“It is very hard to speak about those years,” says 89-year-old Holocaust survivor Maya. Only eight years old when World War II began and the Nazis invaded Ukraine, Maya was sent with her grandmother to a ghetto for three years. Eventually, the ghetto was liberated by Soviet troops. But her struggles as a Jewish woman weren’t over yet.
Maya returned to school and excelled in chemistry. “My mother’s friend was an obstetrician-gynecologist, and I dreamed of becoming a doctor like her,” Maya remembers. But this was a time in history when most Jewish students applying to medical school could be denied simply because they were Jewish. “On forms, I stated my nationality as Ukrainian, pretending that I had left my passport at home. But each time I was also shaking with fear. What if they found my passport and expelled me from the Institute?” Miraculously, Maya made it through and practiced as a doctor for 38 years.

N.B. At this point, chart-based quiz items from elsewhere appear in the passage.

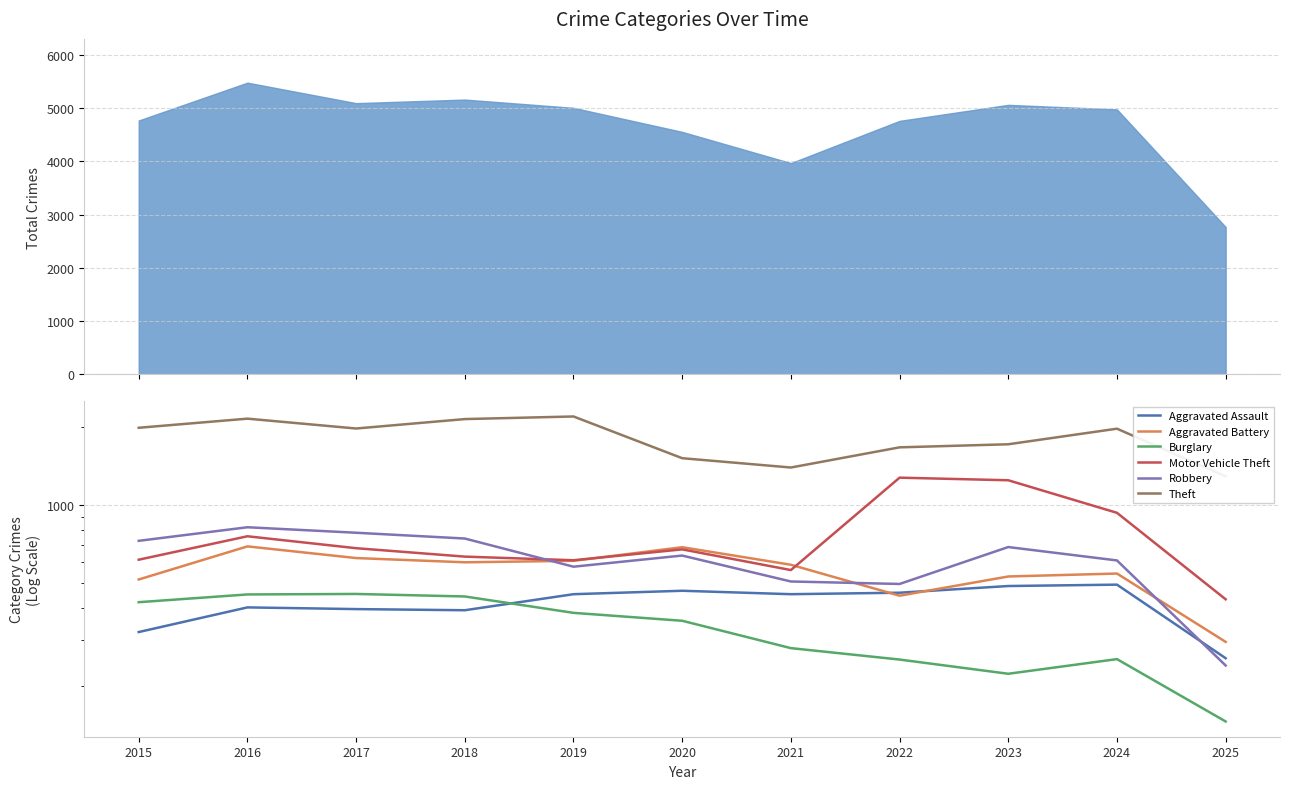

Reading right to left, list all the values displayed in this chart.

Aggravated Assault: 256	492	486	458	452	466	452	392	396	402	323
Aggravated Battery: 296	543	529	446	587	686	608	600	623	691	515
Burglary: 146	254	223	253	280	357	383	443	453	451	421
Motor Vehicle Theft: 432	931	1243	1272	560	673	611	631	680	756	614
Robbery: 240	610	687	495	506	637	577	741	780	819	726
Theft: 1287	1965	1711	1665	1392	1512	2190	2140	1968	2148	1981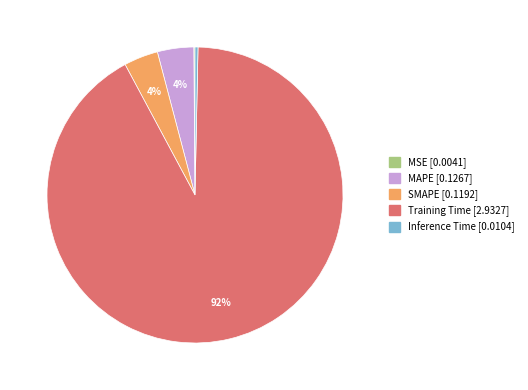

Which category has the biggest portion of the pie?

Training Time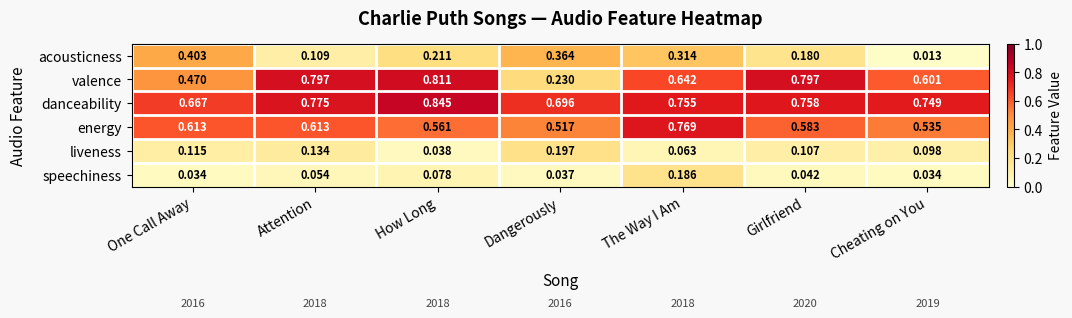

At which label does energy reach its minimum?

Dangerously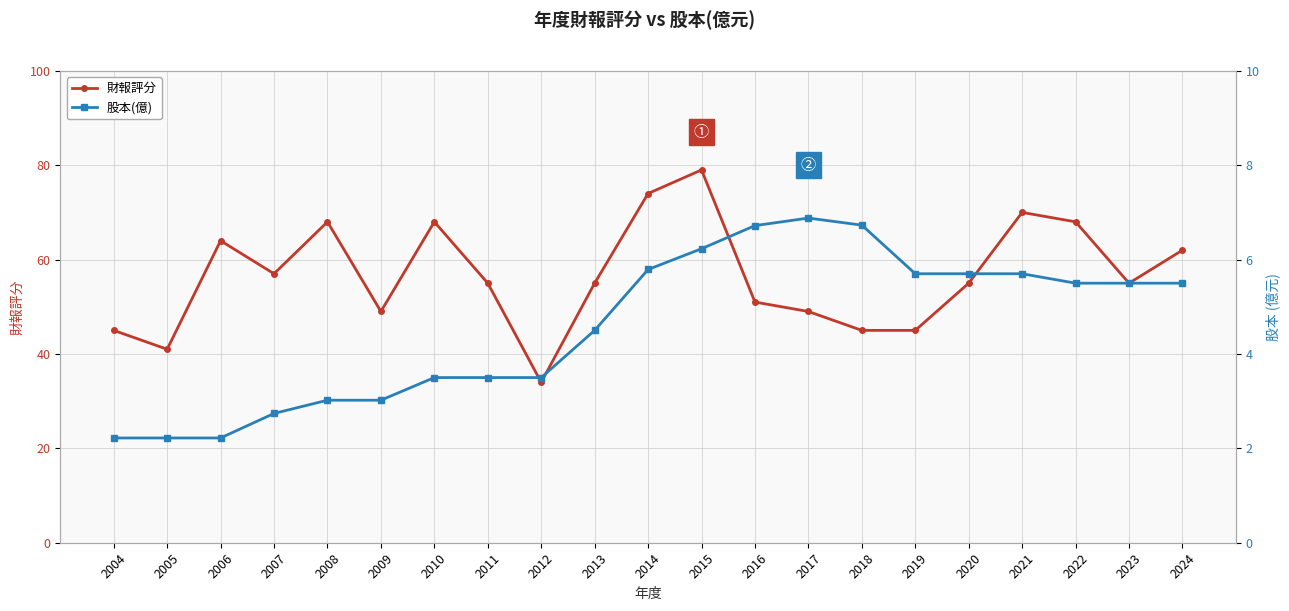

What is the sum of all 財報評分 values?

1189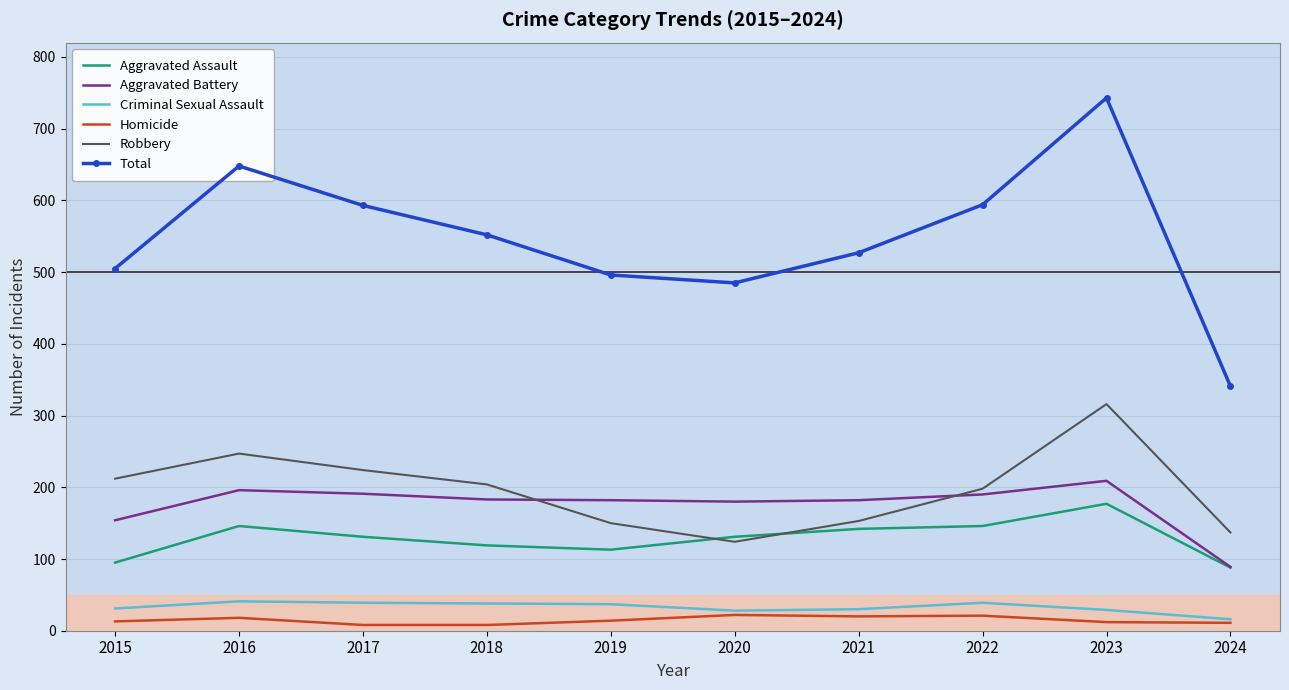

What is the highest value of the Aggravated Assault series?

177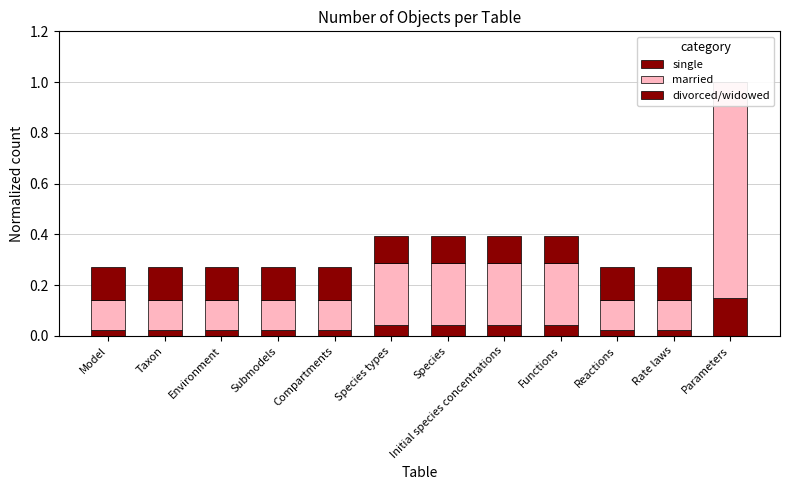

What is the label of the 2nd bar from the left?

Taxon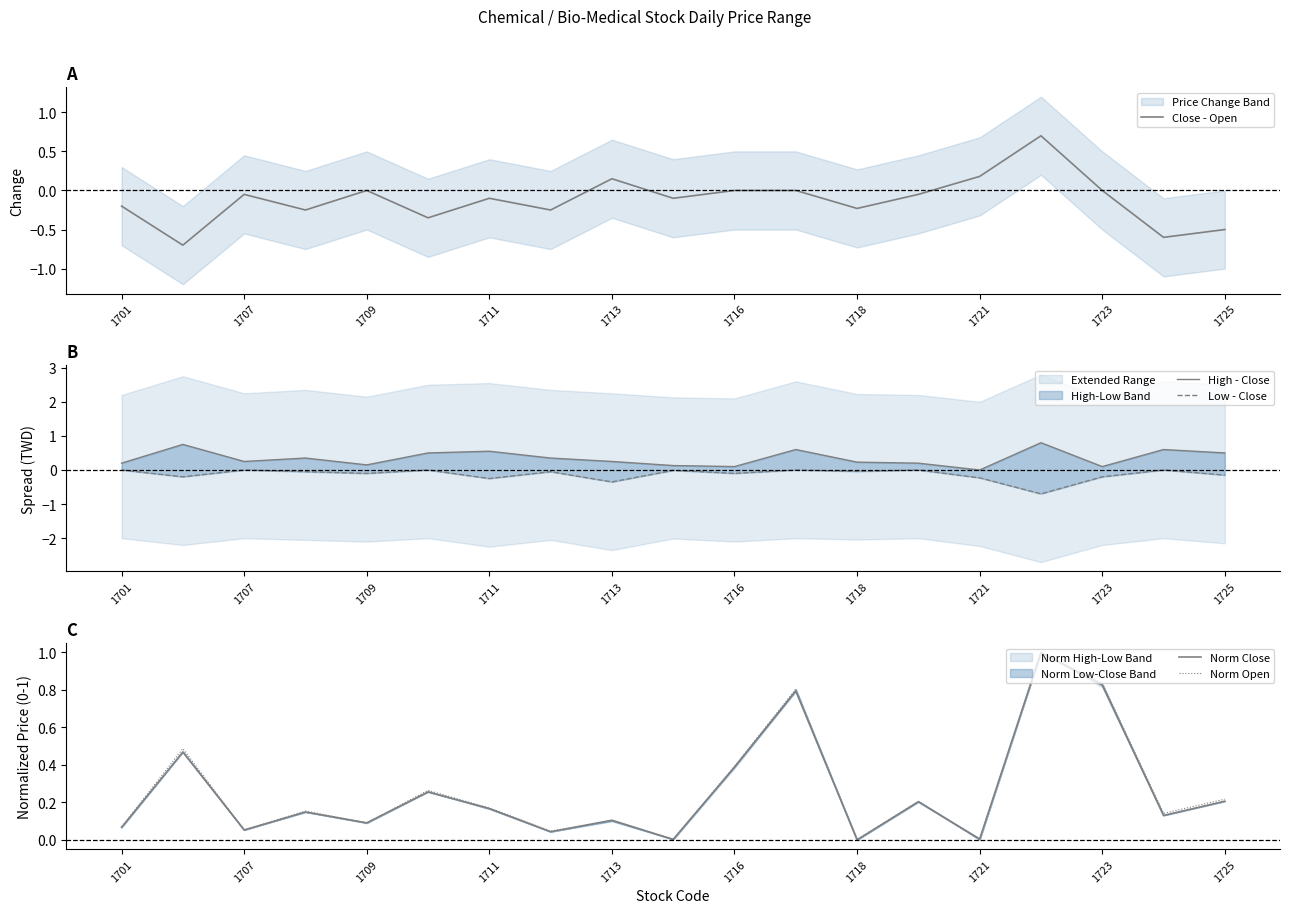

Is this an area chart (filled region under the line)?

No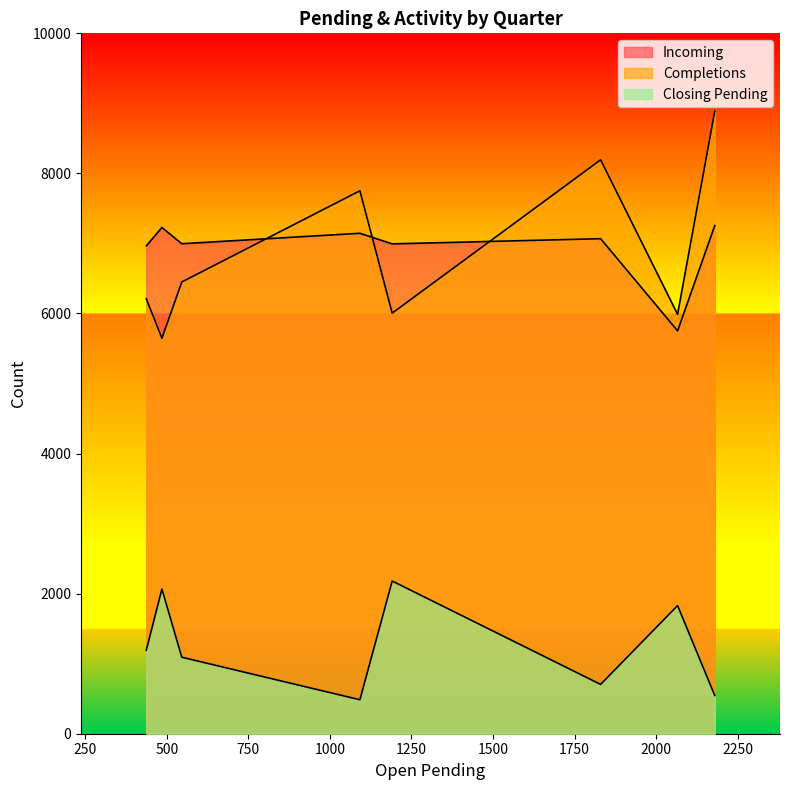

True or false: Incoming and Closing Pending cross at least once.

False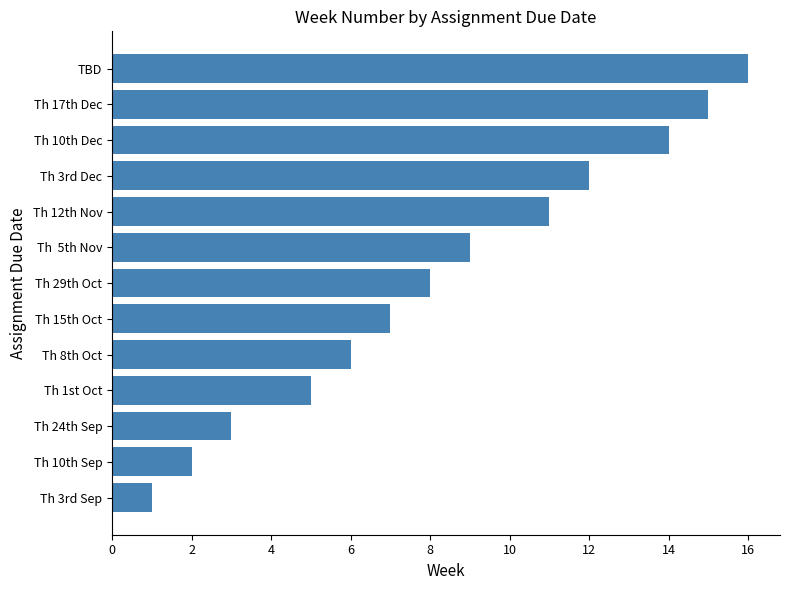

The value at Th 10th Sep is 2. True or false?

True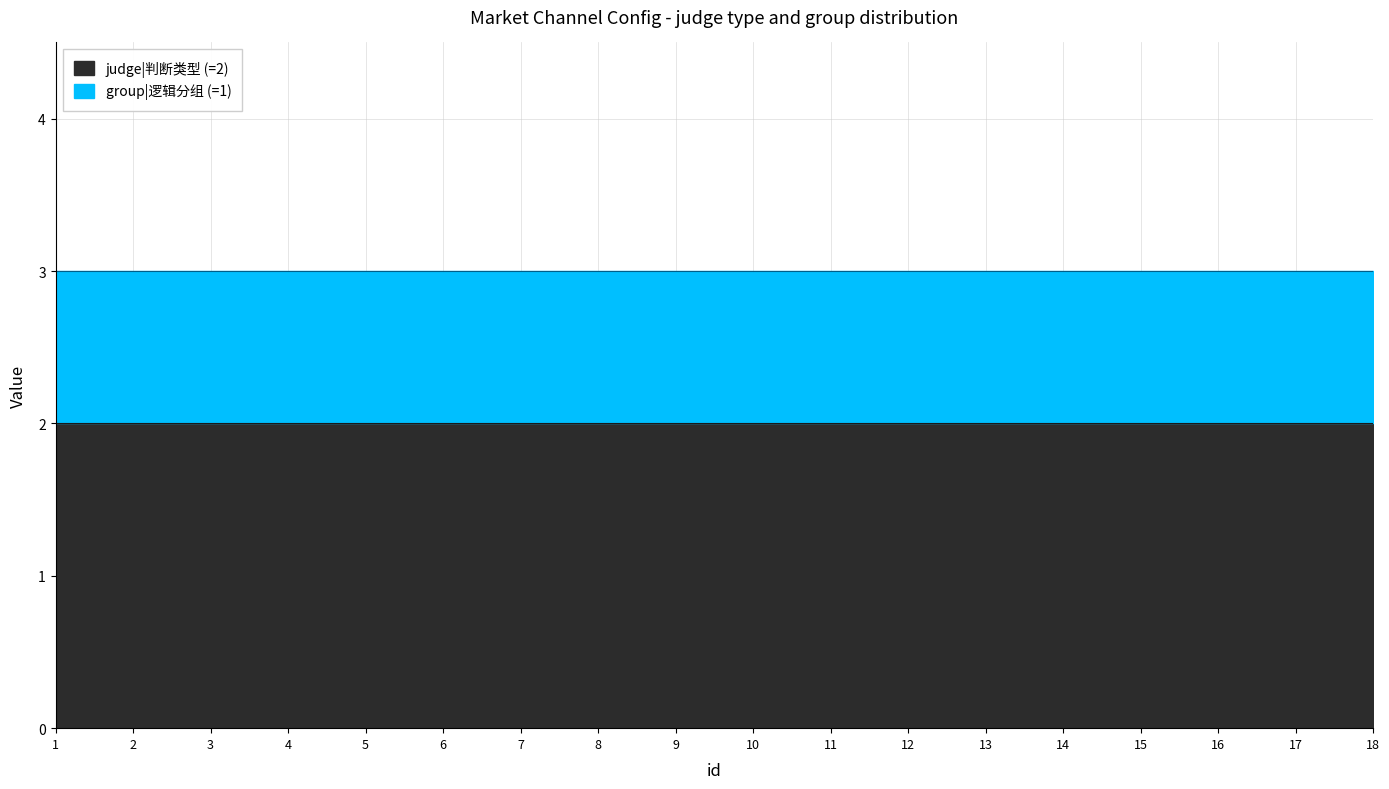

Which category has the lowest value across all series?

1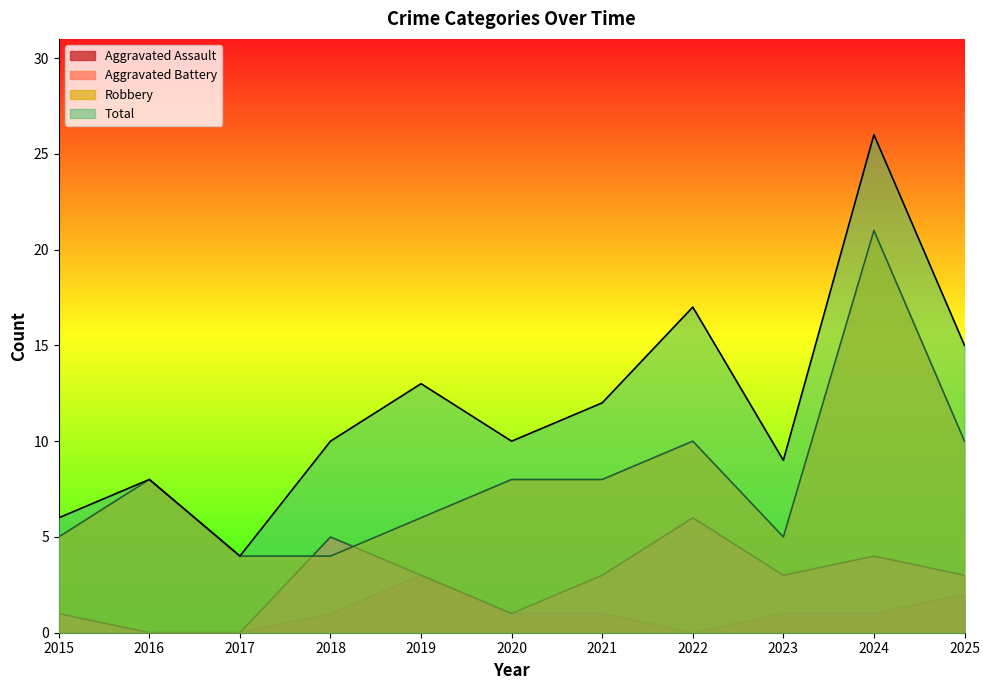

How many categories are shown in the chart?

11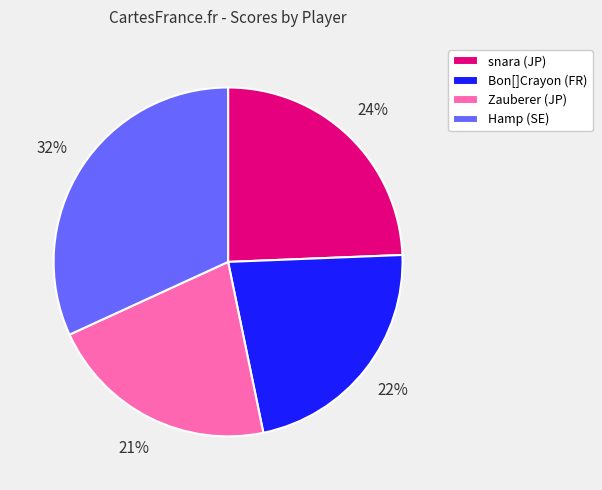

True or false: Bon[]Crayon (FR) accounts for 22% of the total.

True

After a successful career of keeping women healthy and bringing new life into the world, Maya is the one who needs medical care today. Her husband passed away, so she lives alone, suffering from cancer and acute rheumatism, which causes her constant pain. Maya completely relies on Fellowship-supported Chamah for survival. Not only do we supply her with food, but she also receives visits from a healthcare worker, Katya.
Maya’s time with Katya is precious, especially during a global pandemic. Katya cleans her home and spends time with Maya, making sure she has everything she needs. We tell Maya that this support is possible thanks to Christians around the world who love her, and as a medical professional herself, she understands this care is lifesaving, telling us, “I’m very grateful!”